Taïwan lutte contre une invasion de crapauds-buffles hautement toxiques
Publié le - par LeBlob.fr, avec l'AFP
Gants de protection aux mains et lampe de poche au poing, des dizaines de bénévoles de la Société taïwanaise de conservation des amphibiens ont travaillé toute la nuit pour fouiller les rizières et les potagers à la recherche de leur proie : le crapaud-buffle.
À Taïwan, les crapauds sont un symbole de prospérité, mais cette découverte inattendue a poussé autorités et écologistes à prendre des mesures pour contenir leur propagation.
Il ne devrait y avoir aucune raison pour que ces amphibiens de grande taille et hautement toxiques existent à Chaotun, une commune située sur les contreforts de la chaîne de montagnes centrale de Taïwan.
Originaire d’Amérique du Sud et d’Amérique centrale, cette espèce avait déjà causé des dégâts en Australie et aux Philippines, mais n’avait jamais été signalée à Taïwan.
Jusqu’au mois dernier, quand une habitante a signalé en avoir vu dans son potager.
« Une opération de recherche rapide et massive est cruciale lorsque des crapauds-buffles sont découverts pour la première fois », explique Lin Chun-fu, un scientifique spécialiste des amphibiens à l’Institut de recherche sur les espèces endémiques.

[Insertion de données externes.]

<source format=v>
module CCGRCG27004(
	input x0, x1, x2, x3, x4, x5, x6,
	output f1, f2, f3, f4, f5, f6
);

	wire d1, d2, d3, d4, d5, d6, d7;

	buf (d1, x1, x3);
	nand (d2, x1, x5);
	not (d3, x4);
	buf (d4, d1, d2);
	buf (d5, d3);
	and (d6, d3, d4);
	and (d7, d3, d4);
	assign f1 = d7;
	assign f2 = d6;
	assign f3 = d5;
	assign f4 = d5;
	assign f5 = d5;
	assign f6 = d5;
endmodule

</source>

« Leur taille est très importante et ils n’ont pas d’ennemis naturels ici à Taïwan », ajoute-t-il.
Peu après la mise en ligne de la photo, Yang Yi-ju, experte à l’Université nationale Dong Hwa, a envoyé un groupe de volontaires de la Société de conservation des amphibiens pour enquêter.
Arrivés au potager, ils ont été choqués de trouver 27 crapauds dans les environs immédiats.

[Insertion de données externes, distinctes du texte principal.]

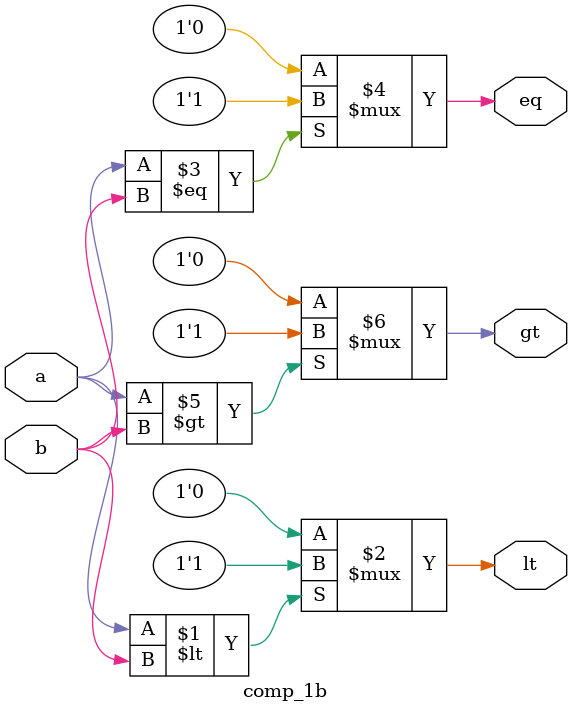
<source format=v>
module comp_1b(
	input a,b,
	output gt,eq,lt
);
assign lt = (a<b)? 1'b1:1'b0;
assign eq = (a==b)? 1'b1:1'b0;
assign gt = (a>b)? 1'b1:1'b0;
endmodule

</source>
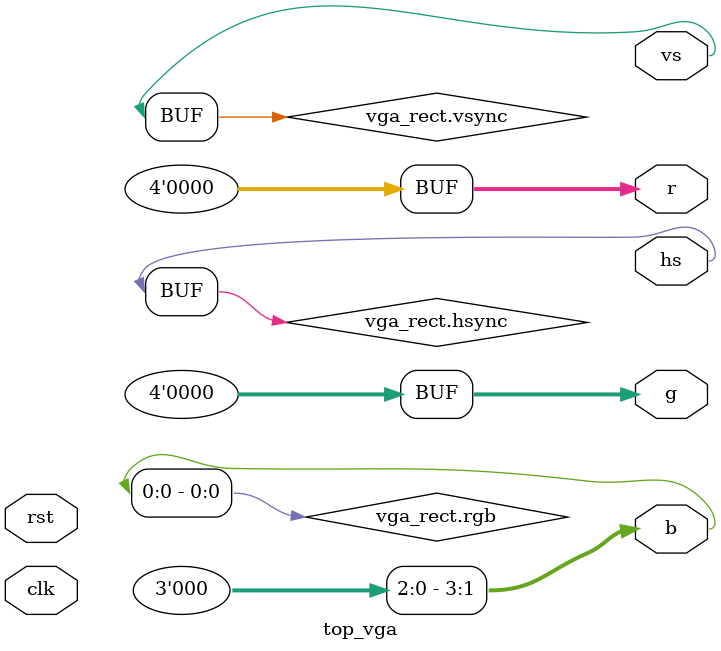
<source format=sv>
/**
 * San Jose State University
 * EE178 Lab #4
 * Author: prof. Eric Crabilla
 *
 * Modified by:
 * 2023  AGH University of Science and Technology
 * MTM UEC2
 * Piotr Kaczmarczyk
 *
 * Description:
 * The project top module.
 */

`timescale 1 ns / 1 ps

module top_vga (
    input  logic clk,
    input  logic rst,
    output logic vs,
    output logic hs,
    output logic [3:0] r,
    output logic [3:0] g,
    output logic [3:0] b
);


/**
 * Local variables and signals
 */

// VGA signals from timing
 vga_if vga_tim();

// VGA signals from background
 vga_if vga_bg();

// VGA signals from background
 vga_if vga_rect();


/**
 * Signals assignments
 */

assign vs = vga_rect.vsync;
assign hs = vga_rect.hsync;
assign {r,g,b} = vga_rect.rgb;


/**
 * Submodules instances
 */

vga_timing u_vga_timing (
    .clk,
    .rst,
    .vga_out (vga_tim)

);

draw_bg u_draw_bg (
    .clk,
    .rst,
    .vga_in  (vga_tim),
    .vga_out (vga_bg)
  
);

draw_rect u_draw_rect (
    .clk,
    .rst,

    .vga_in  (vga_bg),
    .vga_out (vga_rect)
);

endmodule

</source>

Les intrus ont rapidement été identifiés comme étant des rhinella marina, reconnaissables aux grandes glandes partoïdes situées derrière leurs oreilles, qui sécrètent un dangereux poison.
Les crapauds-buffles sont une espèce invasive dangereuse. Prédateurs voraces, ils se reproduisent très facilement et sont toxiques, un mécanisme de défense particulièrement dangereux pour les chiens qui pourraient les lécher ou les mordre.
Les agriculteurs locaux ont déclaré aux défenseurs de l’environnement qu’ils avaient remarqué l’arrivée de ces gros crapauds, mais ne l’avaient jamais signalé.
« Les agriculteurs taïwanais ignorent généralement les crapauds et les voient même favorablement, car ils aident à débarrasser la terre des parasites et sont réputés porter chance », a expliqué Yang.
« Il ne leur est jamais venu à l’esprit qu’il s’agissait d’une espèce invasive venue d’un pays étranger ».
Les responsables de la conservation et les volontaires environnementaux ont travaillé sans relâche pour effectuer une recherche minutieuse, sur un périmètre de recherche d’un rayon de 4 kilomètres.
Jusqu’à présent, plus de 200 crapauds-buffles de différentes tailles ont été capturés et hébergés à l’Institut de recherche sur les espèces endémiques.
Ces amphibiens figurent sur la liste des « 100 espèces exotiques envahissantes » établie par le groupe de spécialistes des espèces envahissantes (ISSG), un organe consultatif international.
Autrefois utilisés dans les plantations de sucre pour chasser les coléoptères de la canne à sucre, ces crapauds ont été introduits dans des plantations en Australie, aux Philippines, au Japon, dans les Caraïbes ainsi qu’en Floride et à Hawaï où ils ont causé des dommages aux écosystèmes.
Dans la culture chinoise, les crapauds sont un symbole de richesse, de longévité et de chance.
« Dans les devantures de magasins, vous pouvez trouver des totems de crapauds, des dessins et même de vrais crapauds vivants. C’est un symbole de fortune et de bonne chance », explique M. Lin.
Jusqu’en 2016, il était légal d’importer des crapauds à Taïwan en tant qu’animaux de compagnie, où ils pouvaient rapporter entre 3 000 et 4 000 dollars taïwanais (95 à 127 euros).
Mais les défenseurs de l’environnement pensent que depuis que les importations ont été interdites, les gens ont commencé à élever des crapauds géants localement et que certains se sont échappés ou ont été abandonnés.
Jusqu’à présent, la présence de crapauds-buffles n’a pas été signalée ailleurs à Taïwan.
« C’est au printemps prochain, pendant la saison des amours, que nous saurons vraiment si nous avons contenu la propagation, » estime Mme Yang.